Por José Montero
Ciertos gurús de lo retro insisten en llamar pinball a lo que, para vos, en los 80, no tenía otro nombre que flipper. Me refiero a los flippers prehistóricos, ciento por ciento electromecánicos, que hacían más bochinche con las anotaciones en el contador (estilo viejo surtidor de nafta) que con la musiquita y los efectos de sonido en sí. Poblaron el inframundo de pequeños locales de la Costa. Lejos de Sacoa, en esos antros tu dinero rendía más. Podías jugar más tiempo. Pero, claro, las máquinas no eran tan modernas. Como el Pac-Man o el Space Invaders estaban muy requeridos, vos te apasionaste con un flipper de vaqueros en el Oeste. Llegaste a dominarlo en un tugurio situado en los límites de San Bernardo, por no decir en Mar de Ajó.

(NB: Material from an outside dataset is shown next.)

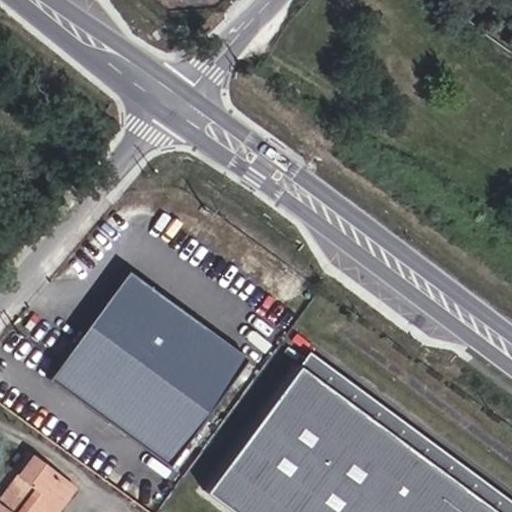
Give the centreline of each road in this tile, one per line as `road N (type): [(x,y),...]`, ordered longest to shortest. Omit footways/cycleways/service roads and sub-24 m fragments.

El sitio era tan chico que la única mesa de pool tenía una de sus bandas pegada a una pared, y los pibes jugaban igual, apelando a la creatividad y molestando con el taco a cualquiera que pasaba. El tema es que el verano terminó y a vos te quedó incorporado como un tic el gesto de apretar botones imaginarios con los dedos mayores. Buscaste construir tu propio flipper con un tablero y otras piezas de madera, clavos, bandas elásticas y la pelota del metegol. Obvio, no funcionó. Luego averiguaste sobre la posibilidad de comprar un flipper de juguete, hogareño, de mesa. Los había, pero eran inaccesibles. Tal fue tu berretín que, para un cumpleaños, te compraron este flipper de mano con la figura de Superman. No era lo mismo. Ahí quedó, en un cajón. Al final, el flipper era para el verano.